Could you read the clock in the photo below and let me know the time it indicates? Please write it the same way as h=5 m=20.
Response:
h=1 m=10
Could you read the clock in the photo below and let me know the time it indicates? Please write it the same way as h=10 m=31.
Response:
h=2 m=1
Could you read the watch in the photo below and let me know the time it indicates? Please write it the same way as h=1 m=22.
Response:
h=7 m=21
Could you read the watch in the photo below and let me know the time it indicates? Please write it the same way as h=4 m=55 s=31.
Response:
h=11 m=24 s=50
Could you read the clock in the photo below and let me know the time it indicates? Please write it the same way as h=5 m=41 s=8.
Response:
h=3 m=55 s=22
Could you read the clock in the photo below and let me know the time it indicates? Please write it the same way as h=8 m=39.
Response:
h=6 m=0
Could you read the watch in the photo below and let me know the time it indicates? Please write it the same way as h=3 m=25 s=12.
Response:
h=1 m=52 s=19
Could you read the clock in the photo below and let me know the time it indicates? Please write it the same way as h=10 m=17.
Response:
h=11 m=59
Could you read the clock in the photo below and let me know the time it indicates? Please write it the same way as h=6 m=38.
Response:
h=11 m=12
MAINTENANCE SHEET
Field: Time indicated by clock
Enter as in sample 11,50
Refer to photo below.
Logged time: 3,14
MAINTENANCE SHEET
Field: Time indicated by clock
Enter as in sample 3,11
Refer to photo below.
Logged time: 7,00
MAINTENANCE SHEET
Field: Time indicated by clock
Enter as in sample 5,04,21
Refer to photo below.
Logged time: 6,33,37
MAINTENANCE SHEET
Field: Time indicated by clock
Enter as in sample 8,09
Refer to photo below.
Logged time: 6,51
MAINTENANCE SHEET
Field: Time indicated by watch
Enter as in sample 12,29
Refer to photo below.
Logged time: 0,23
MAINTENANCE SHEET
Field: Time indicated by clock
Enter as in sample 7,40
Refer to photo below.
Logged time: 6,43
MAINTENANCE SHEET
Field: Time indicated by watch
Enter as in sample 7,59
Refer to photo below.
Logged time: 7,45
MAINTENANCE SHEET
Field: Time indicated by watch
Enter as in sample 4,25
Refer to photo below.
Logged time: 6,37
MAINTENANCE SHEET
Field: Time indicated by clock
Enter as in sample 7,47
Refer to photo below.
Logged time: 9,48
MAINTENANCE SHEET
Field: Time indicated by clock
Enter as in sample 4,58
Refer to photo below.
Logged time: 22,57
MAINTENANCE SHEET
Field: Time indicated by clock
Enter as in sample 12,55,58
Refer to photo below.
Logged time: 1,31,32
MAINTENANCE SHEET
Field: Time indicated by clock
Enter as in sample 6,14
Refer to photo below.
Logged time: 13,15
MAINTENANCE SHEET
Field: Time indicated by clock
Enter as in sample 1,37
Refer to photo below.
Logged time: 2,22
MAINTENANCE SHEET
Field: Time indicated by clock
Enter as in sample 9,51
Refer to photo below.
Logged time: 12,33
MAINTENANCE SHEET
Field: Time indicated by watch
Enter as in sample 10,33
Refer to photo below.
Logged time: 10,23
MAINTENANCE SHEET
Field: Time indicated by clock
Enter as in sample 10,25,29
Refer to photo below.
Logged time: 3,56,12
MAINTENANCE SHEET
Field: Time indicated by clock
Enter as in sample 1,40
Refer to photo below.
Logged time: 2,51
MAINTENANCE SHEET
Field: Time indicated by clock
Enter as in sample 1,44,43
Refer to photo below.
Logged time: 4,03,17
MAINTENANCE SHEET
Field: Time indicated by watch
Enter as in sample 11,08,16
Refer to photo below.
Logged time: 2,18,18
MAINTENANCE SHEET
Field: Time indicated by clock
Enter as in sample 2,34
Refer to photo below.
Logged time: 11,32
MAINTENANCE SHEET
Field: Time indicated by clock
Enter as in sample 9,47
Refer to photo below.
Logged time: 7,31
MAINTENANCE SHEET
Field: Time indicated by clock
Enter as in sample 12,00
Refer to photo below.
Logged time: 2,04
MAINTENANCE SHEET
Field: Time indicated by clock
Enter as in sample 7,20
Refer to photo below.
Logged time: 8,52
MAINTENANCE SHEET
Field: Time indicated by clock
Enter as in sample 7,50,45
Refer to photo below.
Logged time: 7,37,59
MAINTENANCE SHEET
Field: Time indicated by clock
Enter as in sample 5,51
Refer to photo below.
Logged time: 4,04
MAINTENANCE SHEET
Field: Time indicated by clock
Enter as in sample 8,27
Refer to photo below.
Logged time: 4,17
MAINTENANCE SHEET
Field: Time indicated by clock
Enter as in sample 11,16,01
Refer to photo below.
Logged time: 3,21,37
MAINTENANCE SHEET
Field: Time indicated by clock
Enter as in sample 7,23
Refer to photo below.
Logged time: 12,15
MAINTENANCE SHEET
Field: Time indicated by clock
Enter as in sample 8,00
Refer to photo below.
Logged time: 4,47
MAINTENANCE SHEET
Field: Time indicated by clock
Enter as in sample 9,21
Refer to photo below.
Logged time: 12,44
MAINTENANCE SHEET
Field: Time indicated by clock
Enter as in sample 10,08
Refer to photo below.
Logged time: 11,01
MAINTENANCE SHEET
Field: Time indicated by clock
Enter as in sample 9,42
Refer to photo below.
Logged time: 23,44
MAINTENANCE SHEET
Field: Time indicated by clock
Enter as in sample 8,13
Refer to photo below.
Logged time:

[THE PROBLEM] Revise the material from its first line through the line containing "h=3 m=55 s=22", replacing "Response:" with "Answer:" and leaving everything else unchanged. Give only those lines.

[EXERCISE SOLUTION]
Could you read the clock in the photo below and let me know the time it indicates? Please write it the same way as h=5 m=20.
Answer:
h=1 m=10
Could you read the clock in the photo below and let me know the time it indicates? Please write it the same way as h=10 m=31.
Answer:
h=2 m=1
Could you read the watch in the photo below and let me know the time it indicates? Please write it the same way as h=1 m=22.
Answer:
h=7 m=21
Could you read the watch in the photo below and let me know the time it indicates? Please write it the same way as h=4 m=55 s=31.
Answer:
h=11 m=24 s=50
Could you read the clock in the photo below and let me know the time it indicates? Please write it the same way as h=5 m=41 s=8.
Answer:
h=3 m=55 s=22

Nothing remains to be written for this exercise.